Gilead told Reuters: ‘We are confident in the overall safety profile of both Tecartus and Yescarta.’ 

What is CAR-T therapy? 

CAR T-cell therapy (or chimeric antigen receptor T-cell therapy) is a form of immunotherapy, using the power of a patient’s immune system to fight the disease.

There are several types that work in different ways to help the immune system recognize and attack cancer cells.

With CAR T-cell therapy, immune cells called T-cells are engineered to seek out and destroy cancer cells.

The process of making these weaponized T-cells is lengthy, complex and expensive.

It begins with hooking the patient up to a machine (similar to a dialysis machine used for kidney patients) that takes a sample of their blood and separates out their T-cells, before returning the rest of the blood to their body.

The machine repeats the process until it has collected 200ml of T-cells, which can take six hours.

In a lab, these T-cells are then engineered to hunt down and destroy the patient’s cancer.
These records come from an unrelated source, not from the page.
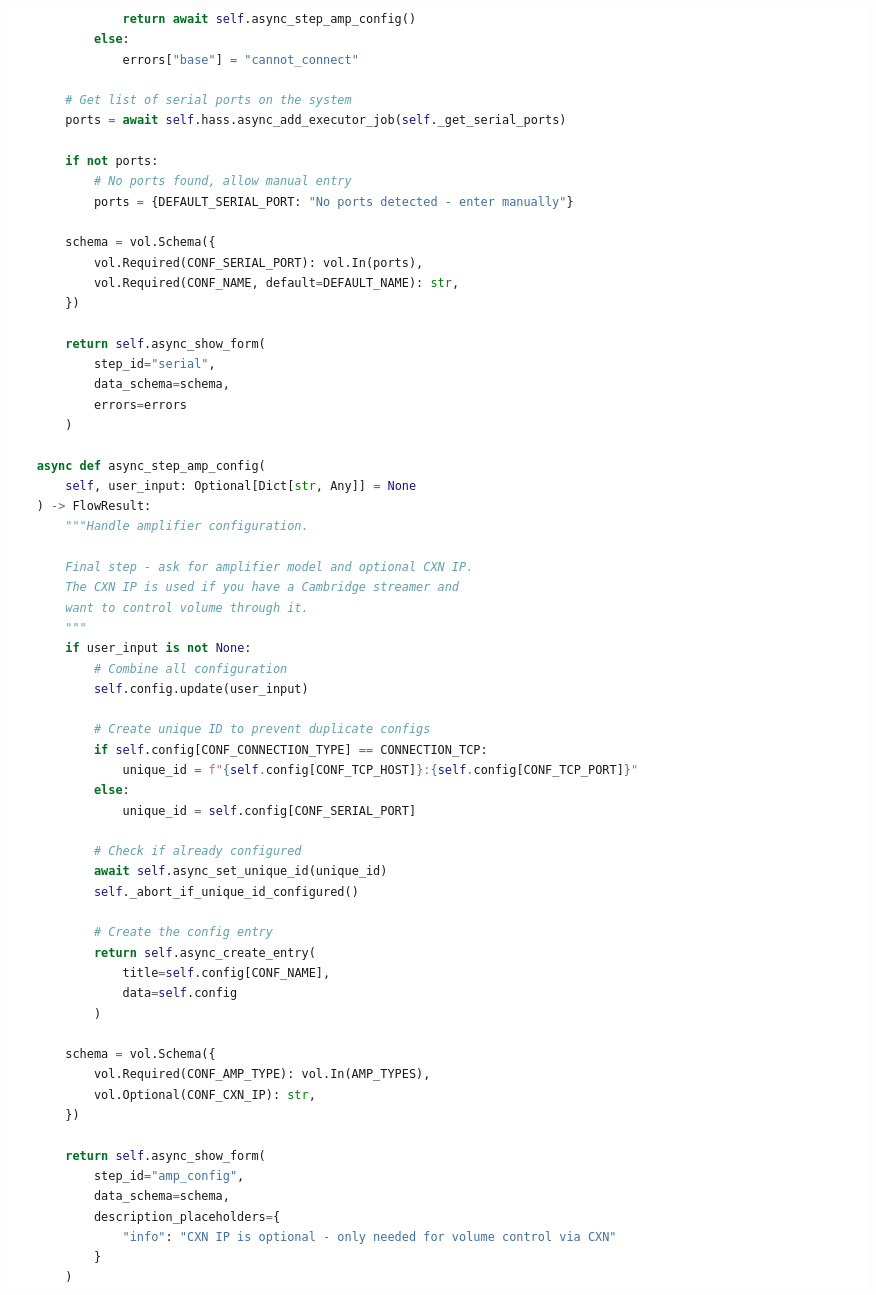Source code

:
 ```python
                return await self.async_step_amp_config()
            else:
                errors["base"] = "cannot_connect"

        # Get list of serial ports on the system
        ports = await self.hass.async_add_executor_job(self._get_serial_ports)

        if not ports:
            # No ports found, allow manual entry
            ports = {DEFAULT_SERIAL_PORT: "No ports detected - enter manually"}

        schema = vol.Schema({
            vol.Required(CONF_SERIAL_PORT): vol.In(ports),
            vol.Required(CONF_NAME, default=DEFAULT_NAME): str,
        })

        return self.async_show_form(
            step_id="serial",
            data_schema=schema,
            errors=errors
        )

    async def async_step_amp_config(
        self, user_input: Optional[Dict[str, Any]] = None
    ) -> FlowResult:
        """Handle amplifier configuration.

        Final step - ask for amplifier model and optional CXN IP.
        The CXN IP is used if you have a Cambridge streamer and
        want to control volume through it.
        """
        if user_input is not None:
            # Combine all configuration
            self.config.update(user_input)

            # Create unique ID to prevent duplicate configs
            if self.config[CONF_CONNECTION_TYPE] == CONNECTION_TCP:
                unique_id = f"{self.config[CONF_TCP_HOST]}:{self.config[CONF_TCP_PORT]}"
            else:
                unique_id = self.config[CONF_SERIAL_PORT]

            # Check if already configured
            await self.async_set_unique_id(unique_id)
            self._abort_if_unique_id_configured()

            # Create the config entry
            return self.async_create_entry(
                title=self.config[CONF_NAME],
                data=self.config
            )

        schema = vol.Schema({
            vol.Required(CONF_AMP_TYPE): vol.In(AMP_TYPES),
            vol.Optional(CONF_CXN_IP): str,
        })

        return self.async_show_form(
            step_id="amp_config",
            data_schema=schema,
            description_placeholders={
                "info": "CXN IP is optional - only needed for volume control via CXN"
            }
        )
```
This is done using an inactivated virus to insert genetic material instructing the cells to make a protein called a chimeric antigen receptor (CAR) that recognizes a specific protein on the patient’s cancer cells.

Certain cancers over-produce certain proteins and the treatments target these.

The supercharged T-cells are then multiplied in the lab, before an infusion of 200 million cells is delivered to the patient via a drip, which takes just two minutes.

The cells should then home in on, and kill, cancer cells that have the protein they’ve been engineered to recognize. In some cases the cancer is undetectable within a month, although this can take longer.